Joshua Knobe, an Assistant Professor at Yale, conducted a survey asking whether people believed the CEO had intentionally harmed or helped the environment. While the actual sample demographics for this particular survey are not specified in the article or anywhere on the web, these results have been replicated in other studies with multiple side effects, cultures, and ages obtaining similar results (Feltz 2006). About 82% of the participants said that the CEO would intentionally harm the environment, while only 23% said that the CEO would intentionally help the environment. This large difference between perceptions served as the explanation for the Knobe effect.
Knobe suggested that instead of looking at intentionality as two different choices, it should be thought of as a gradient. In the diagram above, the dot and its relative position to the x-axis allow us to locate the intentionality of the side effect. This diagram, as explained by the previous percentages, indicates that people believe that harming side-effects are most likely to be intentional while helping side-effects are consider to be most likely unintentional. (Ideally, the dots in the diagram should have confidence intervals and percentages, but this is just a relative model.) Sudhakar Nuti provides evidence of how these decisions are not based on emotion. He incorporates the work of Liane Young and her studies in ventromedial prefrontal cortex patients to prove that the Knobe effect “isn`t actually due to people`s emotions getting in the way.” Through the rest of his article, he suggests that our understanding of the world is “colored by our moral judgment” but not by our sentiment.
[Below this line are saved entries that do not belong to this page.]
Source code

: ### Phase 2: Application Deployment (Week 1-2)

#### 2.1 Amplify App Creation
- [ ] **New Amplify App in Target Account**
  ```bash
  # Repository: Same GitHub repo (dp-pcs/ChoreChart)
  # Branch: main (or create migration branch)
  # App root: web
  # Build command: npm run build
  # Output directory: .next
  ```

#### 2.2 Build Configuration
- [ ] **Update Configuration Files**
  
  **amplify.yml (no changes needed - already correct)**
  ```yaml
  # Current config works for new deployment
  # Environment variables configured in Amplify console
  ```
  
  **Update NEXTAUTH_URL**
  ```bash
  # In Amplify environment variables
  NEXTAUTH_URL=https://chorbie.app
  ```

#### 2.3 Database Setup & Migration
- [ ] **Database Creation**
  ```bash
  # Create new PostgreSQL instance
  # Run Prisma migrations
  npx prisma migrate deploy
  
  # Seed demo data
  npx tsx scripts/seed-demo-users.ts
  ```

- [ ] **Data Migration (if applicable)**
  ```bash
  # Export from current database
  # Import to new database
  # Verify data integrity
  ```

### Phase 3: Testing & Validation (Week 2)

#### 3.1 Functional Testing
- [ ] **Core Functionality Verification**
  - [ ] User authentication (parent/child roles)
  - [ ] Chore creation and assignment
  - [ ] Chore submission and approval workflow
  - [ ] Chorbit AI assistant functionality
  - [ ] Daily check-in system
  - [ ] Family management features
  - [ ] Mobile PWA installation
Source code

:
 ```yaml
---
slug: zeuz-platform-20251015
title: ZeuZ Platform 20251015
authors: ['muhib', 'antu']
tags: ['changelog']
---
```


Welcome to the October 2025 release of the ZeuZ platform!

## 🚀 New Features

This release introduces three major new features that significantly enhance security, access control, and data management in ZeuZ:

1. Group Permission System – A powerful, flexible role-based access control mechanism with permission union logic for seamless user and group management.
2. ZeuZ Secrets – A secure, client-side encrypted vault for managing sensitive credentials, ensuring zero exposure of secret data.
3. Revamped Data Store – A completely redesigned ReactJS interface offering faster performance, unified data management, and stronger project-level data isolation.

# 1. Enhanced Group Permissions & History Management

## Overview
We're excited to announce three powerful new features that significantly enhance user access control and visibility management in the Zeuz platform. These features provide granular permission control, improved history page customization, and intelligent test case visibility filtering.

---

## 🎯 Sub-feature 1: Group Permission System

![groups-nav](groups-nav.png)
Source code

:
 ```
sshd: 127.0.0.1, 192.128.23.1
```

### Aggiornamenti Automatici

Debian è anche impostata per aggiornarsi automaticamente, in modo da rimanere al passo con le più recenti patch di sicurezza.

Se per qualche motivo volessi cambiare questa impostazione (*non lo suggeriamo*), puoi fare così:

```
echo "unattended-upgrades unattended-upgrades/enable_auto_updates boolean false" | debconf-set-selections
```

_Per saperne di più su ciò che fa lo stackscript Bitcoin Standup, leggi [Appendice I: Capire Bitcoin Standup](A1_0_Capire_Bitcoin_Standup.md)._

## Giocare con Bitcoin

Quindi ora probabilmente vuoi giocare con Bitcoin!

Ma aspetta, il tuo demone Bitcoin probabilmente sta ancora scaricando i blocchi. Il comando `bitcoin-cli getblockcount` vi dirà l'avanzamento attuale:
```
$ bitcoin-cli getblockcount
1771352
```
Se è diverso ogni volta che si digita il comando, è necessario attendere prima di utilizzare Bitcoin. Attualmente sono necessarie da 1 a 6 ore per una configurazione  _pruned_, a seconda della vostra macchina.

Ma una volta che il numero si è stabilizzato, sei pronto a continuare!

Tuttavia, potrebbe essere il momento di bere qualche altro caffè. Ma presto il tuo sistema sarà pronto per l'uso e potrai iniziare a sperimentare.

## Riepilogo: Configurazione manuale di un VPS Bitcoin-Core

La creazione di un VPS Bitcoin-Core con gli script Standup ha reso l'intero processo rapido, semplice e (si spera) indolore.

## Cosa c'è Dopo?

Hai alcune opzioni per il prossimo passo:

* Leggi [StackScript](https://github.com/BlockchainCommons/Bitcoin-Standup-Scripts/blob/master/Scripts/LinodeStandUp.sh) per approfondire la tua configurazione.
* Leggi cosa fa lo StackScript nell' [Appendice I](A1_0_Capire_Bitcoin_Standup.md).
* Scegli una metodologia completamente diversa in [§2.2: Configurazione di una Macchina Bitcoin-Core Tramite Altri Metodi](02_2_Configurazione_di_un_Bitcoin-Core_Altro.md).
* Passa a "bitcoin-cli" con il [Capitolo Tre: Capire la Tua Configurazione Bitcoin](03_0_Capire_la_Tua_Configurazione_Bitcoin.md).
Nuti`s article is very open-ended; it suggests that “there is now a search for a deeper theory that explains how moral judgments affect our different conceptions of the world”, but it offers no conclusion. For this reason, I want to suggest that the idea of priming we discussed while reading Thinking Fast and Slow by Daniel Kahneman can help explain the Knobe effect.
Priming is the idea that cues in our environment may have significant effects on behavior. When I first read the two CEO scenarios my mind went directly to corrupt Peruvian politicians and media examples of developed countries with overwhelming carbon dioxide pollution. The Knobe effect is the phenomenon of people believing that negative side effects are always intentional, but how can we expect otherwise when most of the news (and headlines) we are exposed to carry a negative connotation. I could not find the exact numbers on how many positive versus negative news do media sources comment on, but I did go through a couple of news pages and noticed that the majority of their headlines contained threatening words. I also came across other articles that aim to talk about why bad news dominates the headlines and how people pay more attention to them do to negativity bias.
While news priming may be only a small factor behind the reason that most people believe it is more likely to intentionally harm than to help, I think that it is an area that would be interesting to explore. In order to test whether the Knobe effect has a relationship to priming, I would expose participants to either positive, negative, or varied news to see if this changed the numbers of participants that say that the CEO would intentionally help the environment. I think that the study of data exposure and its effect on behavioral perceptions is an area that this particular study would benefit a lot from. If we are more exposed to news about ordinary people doing incredible things, we might even reconsider the morality of Knobe`s CEO. The nature of the information that we are exposed to can deeply impact our actions, why shouldn`t it affect the way we perceive morality in other people?